Торик настроил «Торпеду» на небольшую девиацию фазы, запустил систему и привычно зафиксировал на себе сетку Фарадея. Сегодня неопределенностей было две — для старта он выбрал еще неисследованную точку. И уж тем более неизвестно, куда занесет его фазовый сдвиг. Вполне может быть, что здесь вообще окажется серая зона — без всяких погружений. Но все-таки… Он уснул.
* * *
…размеренно гребу, знакомо отталкивая воду — ни много ни мало, а ровно столько, чтобы можно было плыть долго-долго. Байдарка скользит бесшумно. Родители тоже молчат — отец отдыхает, прикрыв глаза, а мама гребет синхронно со мной. Полнейший штиль — наш семейно-путешественный флаг безвольно свисает вниз, не в силах пошевелиться.
Это не река, а что-то огромное — берегов не видно, кораблей — тоже.
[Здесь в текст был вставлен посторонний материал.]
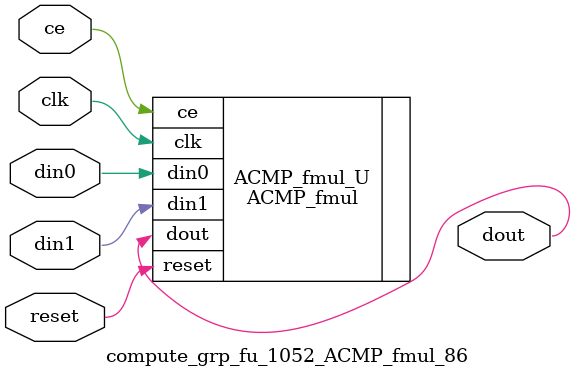
<source format=v>

`timescale 1 ns / 1 ps
module compute_grp_fu_1052_ACMP_fmul_86(
    clk,
    reset,
    ce,
    din0,
    din1,
    dout);

parameter ID = 32'd1;
parameter NUM_STAGE = 32'd1;
parameter din0_WIDTH = 32'd1;
parameter din1_WIDTH = 32'd1;
parameter dout_WIDTH = 32'd1;
input clk;
input reset;
input ce;
input[din0_WIDTH - 1:0] din0;
input[din1_WIDTH - 1:0] din1;
output[dout_WIDTH - 1:0] dout;



ACMP_fmul #(
.ID( ID ),
.NUM_STAGE( 4 ),
.din0_WIDTH( din0_WIDTH ),
.din1_WIDTH( din1_WIDTH ),
.dout_WIDTH( dout_WIDTH ))
ACMP_fmul_U(
    .clk( clk ),
    .reset( reset ),
    .ce( ce ),
    .din0( din0 ),
    .din1( din1 ),
    .dout( dout ));

endmodule

</source>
Только чуть впереди — другая байдарка, четырехместная. На ней наши компаньоны — семейная пара физиков и две их дочери-старшеклассницы. Они тихонько переговариваются, но отсюда их почти не слышно: слишком далеко. А вокруг во все небо наливается закат. Не оранжевый, а скорее, розоватый. Странно подсвечивает невесомые облачка, будто мы все сидим в театре, и все эти краски — дело рук умелого осветителя.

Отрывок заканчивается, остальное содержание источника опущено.